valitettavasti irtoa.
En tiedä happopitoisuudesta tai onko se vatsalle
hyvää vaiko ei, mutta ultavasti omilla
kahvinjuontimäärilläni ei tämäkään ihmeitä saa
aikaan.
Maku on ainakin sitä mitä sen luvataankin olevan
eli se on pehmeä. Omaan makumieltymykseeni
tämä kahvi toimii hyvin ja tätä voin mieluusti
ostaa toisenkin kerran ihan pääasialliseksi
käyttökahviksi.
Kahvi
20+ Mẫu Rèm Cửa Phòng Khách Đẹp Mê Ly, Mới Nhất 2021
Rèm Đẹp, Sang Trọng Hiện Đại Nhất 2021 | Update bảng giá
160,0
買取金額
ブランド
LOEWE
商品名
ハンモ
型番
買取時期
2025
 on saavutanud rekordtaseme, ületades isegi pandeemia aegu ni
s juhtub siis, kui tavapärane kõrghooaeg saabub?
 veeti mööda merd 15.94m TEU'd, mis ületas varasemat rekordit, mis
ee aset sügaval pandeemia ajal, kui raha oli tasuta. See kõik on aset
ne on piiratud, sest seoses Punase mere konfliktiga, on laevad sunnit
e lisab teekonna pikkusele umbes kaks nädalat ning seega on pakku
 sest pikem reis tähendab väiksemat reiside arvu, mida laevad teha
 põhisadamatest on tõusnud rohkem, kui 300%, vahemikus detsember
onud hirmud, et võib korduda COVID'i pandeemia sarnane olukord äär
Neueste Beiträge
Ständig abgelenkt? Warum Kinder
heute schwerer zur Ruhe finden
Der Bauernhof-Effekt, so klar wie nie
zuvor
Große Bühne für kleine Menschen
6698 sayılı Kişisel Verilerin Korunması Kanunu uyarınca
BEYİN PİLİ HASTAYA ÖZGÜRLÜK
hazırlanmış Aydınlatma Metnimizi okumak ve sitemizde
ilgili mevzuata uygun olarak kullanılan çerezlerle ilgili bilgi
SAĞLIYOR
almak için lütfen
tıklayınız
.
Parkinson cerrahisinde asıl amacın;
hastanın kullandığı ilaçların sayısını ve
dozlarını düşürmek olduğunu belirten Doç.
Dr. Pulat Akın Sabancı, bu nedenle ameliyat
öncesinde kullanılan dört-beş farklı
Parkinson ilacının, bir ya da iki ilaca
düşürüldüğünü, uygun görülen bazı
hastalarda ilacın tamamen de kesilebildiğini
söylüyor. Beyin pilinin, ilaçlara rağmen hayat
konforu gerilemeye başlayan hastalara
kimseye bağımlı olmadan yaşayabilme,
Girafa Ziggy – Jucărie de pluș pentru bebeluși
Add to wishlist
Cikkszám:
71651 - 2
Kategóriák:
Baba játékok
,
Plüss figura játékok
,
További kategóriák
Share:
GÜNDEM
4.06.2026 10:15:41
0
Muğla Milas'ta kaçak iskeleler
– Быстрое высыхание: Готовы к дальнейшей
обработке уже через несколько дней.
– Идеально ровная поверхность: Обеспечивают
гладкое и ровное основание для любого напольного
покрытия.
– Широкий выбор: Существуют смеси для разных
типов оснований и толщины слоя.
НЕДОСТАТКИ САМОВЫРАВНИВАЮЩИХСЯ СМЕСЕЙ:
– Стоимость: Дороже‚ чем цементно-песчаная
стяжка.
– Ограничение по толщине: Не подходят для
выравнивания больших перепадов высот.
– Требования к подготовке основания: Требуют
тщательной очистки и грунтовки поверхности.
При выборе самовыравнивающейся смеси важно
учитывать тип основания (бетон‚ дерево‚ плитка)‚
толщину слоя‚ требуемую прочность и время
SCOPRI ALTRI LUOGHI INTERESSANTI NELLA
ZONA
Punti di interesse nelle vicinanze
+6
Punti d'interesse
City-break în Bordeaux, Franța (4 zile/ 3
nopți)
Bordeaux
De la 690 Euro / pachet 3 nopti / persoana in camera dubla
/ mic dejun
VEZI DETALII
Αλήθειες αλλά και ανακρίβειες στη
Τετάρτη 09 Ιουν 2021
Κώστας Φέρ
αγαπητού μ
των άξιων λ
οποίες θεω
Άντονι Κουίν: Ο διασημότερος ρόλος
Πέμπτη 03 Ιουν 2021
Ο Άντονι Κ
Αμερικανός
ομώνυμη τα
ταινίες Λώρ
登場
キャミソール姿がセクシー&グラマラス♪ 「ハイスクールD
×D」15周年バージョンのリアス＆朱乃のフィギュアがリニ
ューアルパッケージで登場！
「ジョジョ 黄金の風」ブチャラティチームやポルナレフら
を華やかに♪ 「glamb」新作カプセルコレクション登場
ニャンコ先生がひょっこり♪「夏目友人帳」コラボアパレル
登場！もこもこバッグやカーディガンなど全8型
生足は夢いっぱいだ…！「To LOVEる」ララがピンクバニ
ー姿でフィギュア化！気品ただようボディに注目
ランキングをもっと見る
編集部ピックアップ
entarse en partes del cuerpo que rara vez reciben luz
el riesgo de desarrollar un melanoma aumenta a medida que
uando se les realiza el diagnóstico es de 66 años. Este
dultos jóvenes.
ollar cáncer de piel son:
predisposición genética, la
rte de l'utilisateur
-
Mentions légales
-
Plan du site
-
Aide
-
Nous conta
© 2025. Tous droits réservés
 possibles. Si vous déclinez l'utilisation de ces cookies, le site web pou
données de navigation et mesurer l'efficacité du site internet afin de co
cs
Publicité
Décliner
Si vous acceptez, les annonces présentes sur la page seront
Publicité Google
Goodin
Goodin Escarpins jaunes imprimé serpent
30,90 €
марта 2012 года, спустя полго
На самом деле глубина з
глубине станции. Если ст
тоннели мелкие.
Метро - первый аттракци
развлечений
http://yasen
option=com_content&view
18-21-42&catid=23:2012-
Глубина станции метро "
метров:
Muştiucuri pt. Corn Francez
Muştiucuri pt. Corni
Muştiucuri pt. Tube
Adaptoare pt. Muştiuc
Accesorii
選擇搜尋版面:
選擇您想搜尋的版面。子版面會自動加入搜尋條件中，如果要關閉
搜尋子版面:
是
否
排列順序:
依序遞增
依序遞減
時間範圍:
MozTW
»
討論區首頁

# # # # #

> **Exercise description**:
Return every record above exactly as written.

> **Response**:
valitettavasti irtoa.
En tiedä happopitoisuudesta tai onko se vatsalle
hyvää vaiko ei, mutta ultavasti omilla
kahvinjuontimäärilläni ei tämäkään ihmeitä saa
aikaan.
Maku on ainakin sitä mitä sen luvataankin olevan
eli se on pehmeä. Omaan makumieltymykseeni
tämä kahvi toimii hyvin ja tätä voin mieluusti
ostaa toisenkin kerran ihan pääasialliseksi
käyttökahviksi.
Kahvi
20+ Mẫu Rèm Cửa Phòng Khách Đẹp Mê Ly, Mới Nhất 2021
Rèm Đẹp, Sang Trọng Hiện Đại Nhất 2021 | Update bảng giá
160,0
買取金額
ブランド
LOEWE
商品名
ハンモ
型番
買取時期
2025
 on saavutanud rekordtaseme, ületades isegi pandeemia aegu ni
s juhtub siis, kui tavapärane kõrghooaeg saabub?
 veeti mööda merd 15.94m TEU'd, mis ületas varasemat rekordit, mis
ee aset sügaval pandeemia ajal, kui raha oli tasuta. See kõik on aset
ne on piiratud, sest seoses Punase mere konfliktiga, on laevad sunnit
e lisab teekonna pikkusele umbes kaks nädalat ning seega on pakku
 sest pikem reis tähendab väiksemat reiside arvu, mida laevad teha
 põhisadamatest on tõusnud rohkem, kui 300%, vahemikus detsember
onud hirmud, et võib korduda COVID'i pandeemia sarnane olukord äär
Neueste Beiträge
Ständig abgelenkt? Warum Kinder
heute schwerer zur Ruhe finden
Der Bauernhof-Effekt, so klar wie nie
zuvor
Große Bühne für kleine Menschen
6698 sayılı Kişisel Verilerin Korunması Kanunu uyarınca
BEYİN PİLİ HASTAYA ÖZGÜRLÜK
hazırlanmış Aydınlatma Metnimizi okumak ve sitemizde
ilgili mevzuata uygun olarak kullanılan çerezlerle ilgili bilgi
SAĞLIYOR
almak için lütfen
tıklayınız
.
Parkinson cerrahisinde asıl amacın;
hastanın kullandığı ilaçların sayısını ve
dozlarını düşürmek olduğunu belirten Doç.
Dr. Pulat Akın Sabancı, bu nedenle ameliyat
öncesinde kullanılan dört-beş farklı
Parkinson ilacının, bir ya da iki ilaca
düşürüldüğünü, uygun görülen bazı
hastalarda ilacın tamamen de kesilebildiğini
söylüyor. Beyin pilinin, ilaçlara rağmen hayat
konforu gerilemeye başlayan hastalara
kimseye bağımlı olmadan yaşayabilme,
Girafa Ziggy – Jucărie de pluș pentru bebeluși
Add to wishlist
Cikkszám:
71651 - 2
Kategóriák:
Baba játékok
,
Plüss figura játékok
,
További kategóriák
Share:
GÜNDEM
4.06.2026 10:15:41
0
Muğla Milas'ta kaçak iskeleler
– Быстрое высыхание: Готовы к дальнейшей
обработке уже через несколько дней.
– Идеально ровная поверхность: Обеспечивают
гладкое и ровное основание для любого напольного
покрытия.
– Широкий выбор: Существуют смеси для разных
типов оснований и толщины слоя.
НЕДОСТАТКИ САМОВЫРАВНИВАЮЩИХСЯ СМЕСЕЙ:
– Стоимость: Дороже‚ чем цементно-песчаная
стяжка.
– Ограничение по толщине: Не подходят для
выравнивания больших перепадов высот.
– Требования к подготовке основания: Требуют
тщательной очистки и грунтовки поверхности.
При выборе самовыравнивающейся смеси важно
учитывать тип основания (бетон‚ дерево‚ плитка)‚
толщину слоя‚ требуемую прочность и время
SCOPRI ALTRI LUOGHI INTERESSANTI NELLA
ZONA
Punti di interesse nelle vicinanze
+6
Punti d'interesse
City-break în Bordeaux, Franța (4 zile/ 3
nopți)
Bordeaux
De la 690 Euro / pachet 3 nopti / persoana in camera dubla
/ mic dejun
VEZI DETALII
Αλήθειες αλλά και ανακρίβειες στη
Τετάρτη 09 Ιουν 2021
Κώστας Φέρ
αγαπητού μ
των άξιων λ
οποίες θεω
Άντονι Κουίν: Ο διασημότερος ρόλος
Πέμπτη 03 Ιουν 2021
Ο Άντονι Κ
Αμερικανός
ομώνυμη τα
ταινίες Λώρ
登場
キャミソール姿がセクシー&グラマラス♪ 「ハイスクールD
×D」15周年バージョンのリアス＆朱乃のフィギュアがリニ
ューアルパッケージで登場！
「ジョジョ 黄金の風」ブチャラティチームやポルナレフら
を華やかに♪ 「glamb」新作カプセルコレクション登場
ニャンコ先生がひょっこり♪「夏目友人帳」コラボアパレル
登場！もこもこバッグやカーディガンなど全8型
生足は夢いっぱいだ…！「To LOVEる」ララがピンクバニ
ー姿でフィギュア化！気品ただようボディに注目
ランキングをもっと見る
編集部ピックアップ
entarse en partes del cuerpo que rara vez reciben luz
el riesgo de desarrollar un melanoma aumenta a medida que
uando se les realiza el diagnóstico es de 66 años. Este
dultos jóvenes.
ollar cáncer de piel son:
predisposición genética, la
rte de l'utilisateur
-
Mentions légales
-
Plan du site
-
Aide
-
Nous conta
© 2025. Tous droits réservés
 possibles. Si vous déclinez l'utilisation de ces cookies, le site web pou
données de navigation et mesurer l'efficacité du site internet afin de co
cs
Publicité
Décliner
Si vous acceptez, les annonces présentes sur la page seront
Publicité Google
Goodin
Goodin Escarpins jaunes imprimé serpent
30,90 €
марта 2012 года, спустя полго
На самом деле глубина з
глубине станции. Если ст
тоннели мелкие.
Метро - первый аттракци
развлечений
http://yasen
option=com_content&view
18-21-42&catid=23:2012-
Глубина станции метро "
метров:
Muştiucuri pt. Corn Francez
Muştiucuri pt. Corni
Muştiucuri pt. Tube
Adaptoare pt. Muştiuc
Accesorii
選擇搜尋版面:
選擇您想搜尋的版面。子版面會自動加入搜尋條件中，如果要關閉
搜尋子版面:
是
否
排列順序:
依序遞增
依序遞減
時間範圍:
MozTW
»
討論區首頁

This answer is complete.